C'est à l'œuvre réconciliatrice du Christ qu'ont été consacrés les passages les plus intenses du discours que le Pape François a prononcé à Edmonton, s'adressant aux membres des peuples indigènes et aux autres membres de la communauté paroissiale de l'église dédiée au Sacré-Cœur, dans l'après-midi du lundi 25 juillet. Dans ce discours, s'inspirant des événements douloureux des pensionnats canadiens, l'évêque de Rome a réaffirmé que derrière toute prétention humaine à diffuser des contenus chrétiens par le biais d'hégémonies culturelles ou d'instruments de domination politique et sociale se cache une mondanisation des dynamiques ecclésiales, "parce qu'on ne peut pas annoncer Dieu d'une manière qui soit contraire à Dieu" et que, au contraire, "nous avons parfois la tentation de l'imposer et de nous imposer en son nom". C'est la tentation mondaine de le faire descendre de la croix, de le manifester avec puissance et apparence". La réconciliation opérée par le Christ", a notamment déclaré le Souverain Pontife, "n'était pas un accord de paix extérieur, une sorte de compromis pour plaire aux parties. Ce n'était pas non plus une paix tombée du ciel, arrivée par imposition d'en haut ou par absorption de l'autre. L'apôtre Paul explique que Jésus réconcilie en réunissant, en faisant de deux réalités éloignées une seule, un seul, un seul peuple", et il le fait "par la croix". Même dans l'histoire des peuples autochtones du Canada avec l'Église, un nouveau départ peut se produire. Mais pour favoriser la guérison des anciennes blessures, il ne suffit pas de traiter et de maudire le passé. "Jésus, a souligné le Pape, ne nous propose pas des mots et des bonnes intentions, mais la croix, cet amour scandaleux qui se laisse transpercer les pieds et les poignets par des clous et percer la tête avec des épines.
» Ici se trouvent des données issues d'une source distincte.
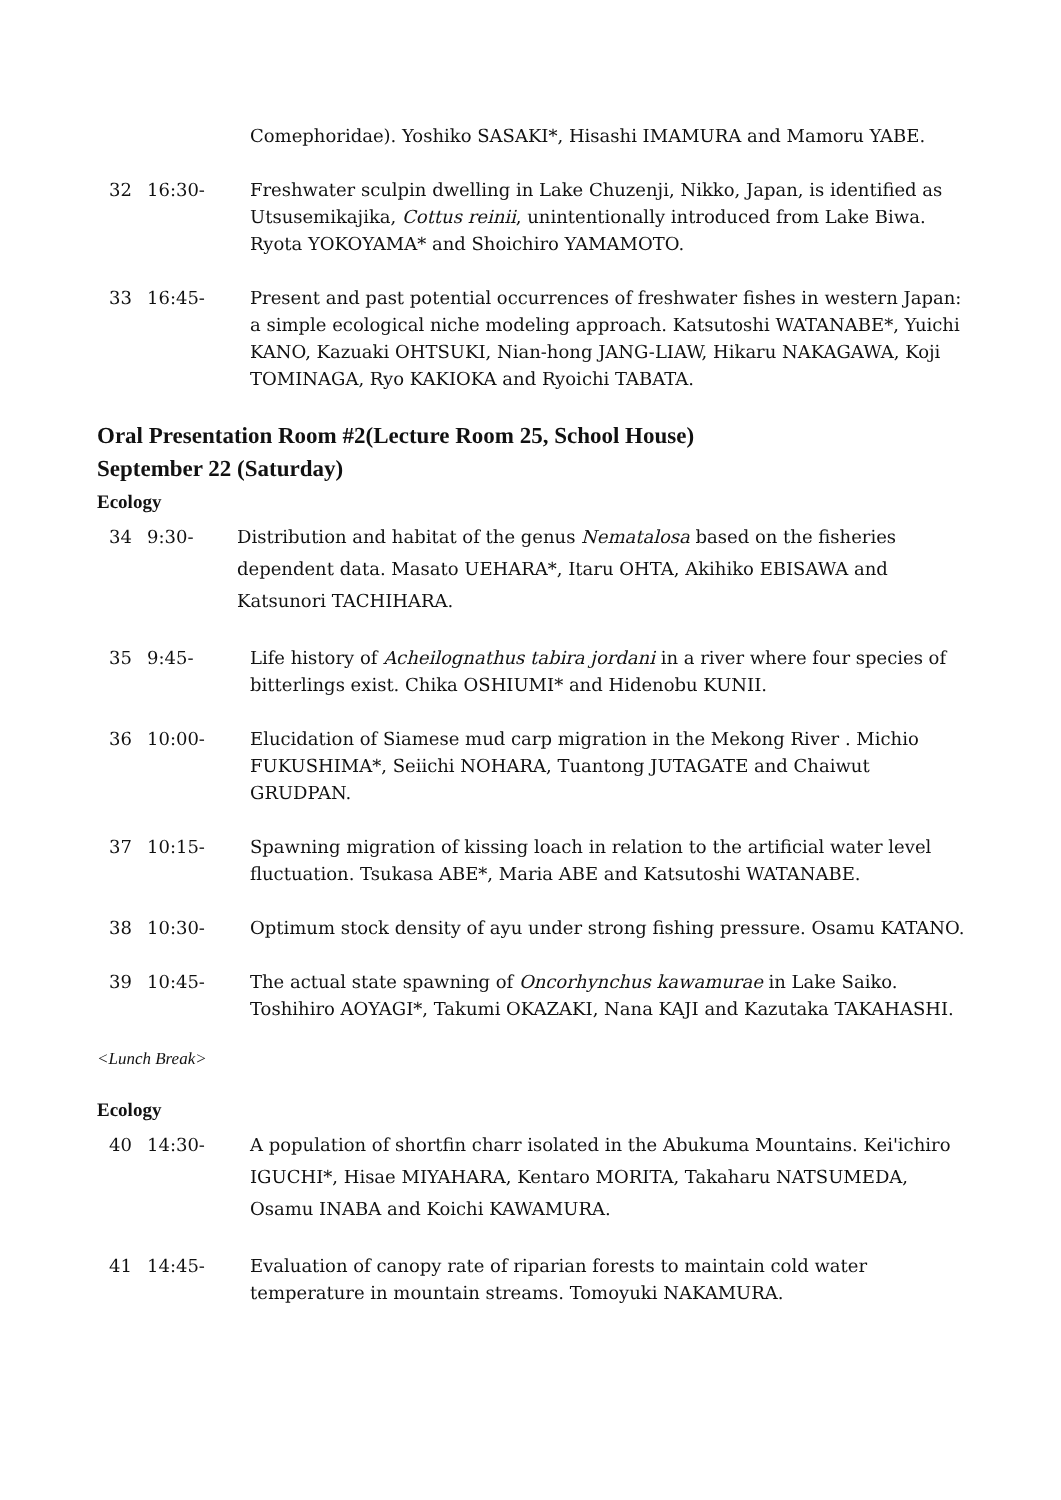Comephoridae). Yoshiko SASAKI*, Hisashi IMAMURA and Mamoru YABE.
32 16:30- Freshwater sculpin dwelling in Lake Chuzenji, Nikko, Japan, is identified as Utsusemikajika, Cottus reinii, unintentionally introduced from Lake Biwa. Ryota YOKOYAMA* and Shoichiro YAMAMOTO.
33 16:45- Present and past potential occurrences of freshwater fishes in western Japan: a simple ecological niche modeling approach. Katsutoshi WATANABE*, Yuichi KANO, Kazuaki OHTSUKI, Nian-hong JANG-LIAW, Hikaru NAKAGAWA, Koji TOMINAGA, Ryo KAKIOKA and Ryoichi TABATA.
Oral Presentation Room #2(Lecture Room 25, School House)
September 22 (Saturday)
Ecology
34 9:30- Distribution and habitat of the genus Nematalosa based on the fisheries dependent data. Masato UEHARA*, Itaru OHTA, Akihiko EBISAWA and Katsunori TACHIHARA.
35 9:45- Life history of Acheilognathus tabira jordani in a river where four species of bitterlings exist. Chika OSHIUMI* and Hidenobu KUNII.
36 10:00- Elucidation of Siamese mud carp migration in the Mekong River . Michio FUKUSHIMA*, Seiichi NOHARA, Tuantong JUTAGATE and Chaiwut GRUDPAN.
37 10:15- Spawning migration of kissing loach in relation to the artificial water level fluctuation. Tsukasa ABE*, Maria ABE and Katsutoshi WATANABE.
38 10:30- Optimum stock density of ayu under strong fishing pressure. Osamu KATANO.
39 10:45- The actual state spawning of Oncorhynchus kawamurae in Lake Saiko. Toshihiro AOYAGI*, Takumi OKAZAKI, Nana KAJI and Kazutaka TAKAHASHI.
<Lunch Break>
Ecology
40 14:30- A population of shortfin charr isolated in the Abukuma Mountains. Kei'ichiro IGUCHI*, Hisae MIYAHARA, Kentaro MORITA, Takaharu NATSUMEDA, Osamu INABA and Koichi KAWAMURA.
41 14:45- Evaluation of canopy rate of riparian forests to maintain cold water temperature in mountain streams. Tomoyuki NAKAMURA.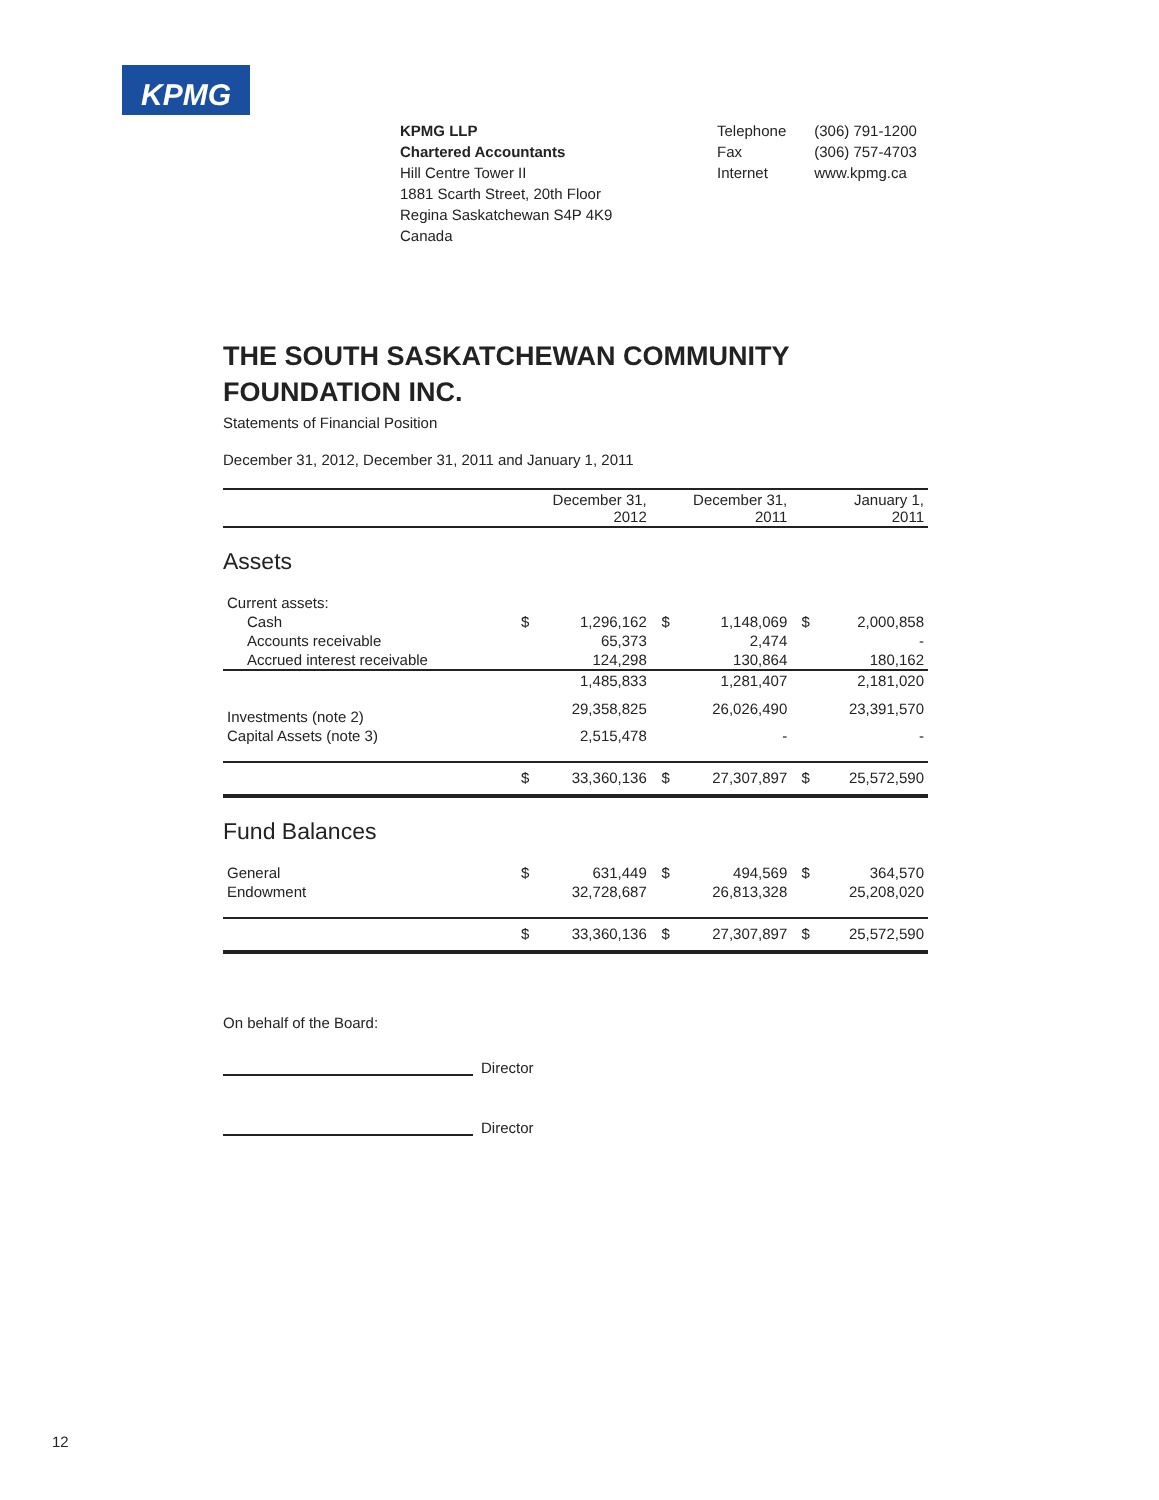KPMG
KPMG LLP
Chartered Accountants
Hill Centre Tower II
1881 Scarth Street, 20th Floor
Regina Saskatchewan S4P 4K9
Canada
| Telephone | (306) 791-1200 |
| Fax | (306) 757-4703 |
| Internet | www.kpmg.ca |
THE SOUTH SASKATCHEWAN COMMUNITY FOUNDATION INC.
Statements of Financial Position
December 31, 2012, December 31, 2011 and January 1, 2011
| | December 31, 2012 | | December 31, 2011 | | January 1, 2011 | |
| --- | --- | --- | --- | --- | --- | --- |
| Assets | | | | | | |
| Current assets: | | | | | | |
| Cash | $ | 1,296,162 | $ | 1,148,069 | $ | 2,000,858 |
| Accounts receivable | | 65,373 | | 2,474 | | - |
| Accrued interest receivable | | 124,298 | | 130,864 | | 180,162 |
| | | 1,485,833 | | 1,281,407 | | 2,181,020 |
| Investments (note 2) | | 29,358,825 | | 26,026,490 | | 23,391,570 |
| Capital Assets (note 3) | | 2,515,478 | | - | | - |
| | $ | 33,360,136 | $ | 27,307,897 | $ | 25,572,590 |
| Fund Balances | | | | | | |
| General | $ | 631,449 | $ | 494,569 | $ | 364,570 |
| Endowment | | 32,728,687 | | 26,813,328 | | 25,208,020 |
| | $ | 33,360,136 | $ | 27,307,897 | $ | 25,572,590 |
On behalf of the Board:
Director
Director
12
C'est la direction à prendre : regarder ensemble le Christ, l'amour trahi et crucifié pour nous ; regarder Jésus, crucifié dans tant de pensionnaires. La réconciliation avec soi-même et avec sa mémoire blessée par des traumatismes que n'apaise aucune consolation humaine ne peut se faire qu'en regardant la croix, l'arbre de vie où "la douleur se transforme en amour" et "la distance en unité". La réconciliation, a remarqué le Successeur de Pierre, n'est pas tant une œuvre de notre part, c'est un don qui vient du Crucifié, c'est la paix qui vient du Cœur de Jésus, c'est une grâce qu'il faut demander".